O POETA A HEROÍNA E O MAGNATA

Manuel Alegre veio a público invectivar o que ele considera ser o perigo de o PS ser dominado pelo PAN, no mesmo dia em que se soube ter o devastador tsunami de Tonga causado mortes. Uma delas chamava-se Angela Glover, uma britânica de 50 anos. Ela e o marido viviam há anos em Tonga, onde geriam um asilo para animais abandonados à espera de adopção. Ambos foram apanhados pela onda gigante por terem descurado a guarda da sua própria vida, no afã de resgatar o maior número possível de animais a seu cargo. O marido conseguiu agarrar-se a uma árvore. Angela não teve a mesma sorte. O seu corpo foi encontrado nesse mesmo dia 18, em que o poeta e histórico militante do PS fez vir a lume a sua prosa.

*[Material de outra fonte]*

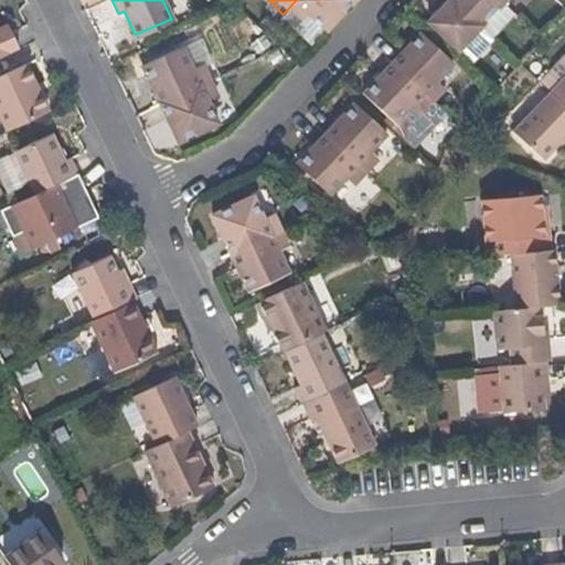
[(317,31),(344,0),(296,0),(283,14),(291,22),(300,14),(317,31)]
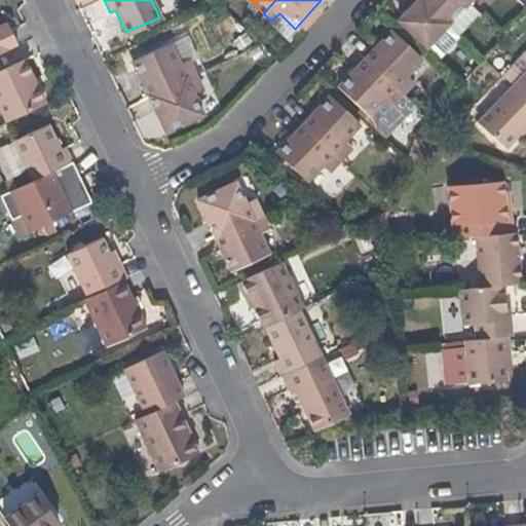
[(444,21),(421,0),(416,0),(395,23),(412,39),(422,48),(447,24),(444,21)]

No referido artigo, Alegre acusa o PAN (esclareço que não milito em partidos, nem é partidária a natureza desta reflexão) de ser um “partido que subverte o primado da pessoa humana e os fundamentos humanistas da nossa sociedade”. Logo a seguir, o poeta explica o alcance desse “primado da pessoa humana”: poder fazer, sem ser perturbado, “o que gosto de fazer, como caçar e pescar”. Como seria o diálogo imaginário entre um poeta armado e uma mulher com uma generosidade maior do que a vida? Como encontrar uma ponte entre duas línguas mutuamente intraduzíveis? Surpreendentemente, recordei-me de uma entrevista concedida pelo grande empresário António Champalimaud (1918-2004) à notável jornalista Maria Elisa Domingues. Sabia que tinha sido há muito tempo, mas devo ter empalidecido quando, pesquisando na RTP Play, pude revisitar essa conversa datada de há quase três décadas (26 01 1993)… Depois de informar que tinha começado a trabalhar aos 19 anos, após a morte de seu pai, Champalimaud revelava ter sido uma espingarda, a sua primeira compra pessoal. Tinha uma grande “paixão pela caça”. Maria Elisa perguntou-lhe se ainda a mantinha. Champalimaud, com uma voz pensativa e emocionada, respondeu negativamente. E aqui transcrevo o seu discurso directo: “deixei de caçar quando percebi que a caça, a fauna, era um bem que era limitado, que estava a ser dizimado, que precisava de ser protegido.”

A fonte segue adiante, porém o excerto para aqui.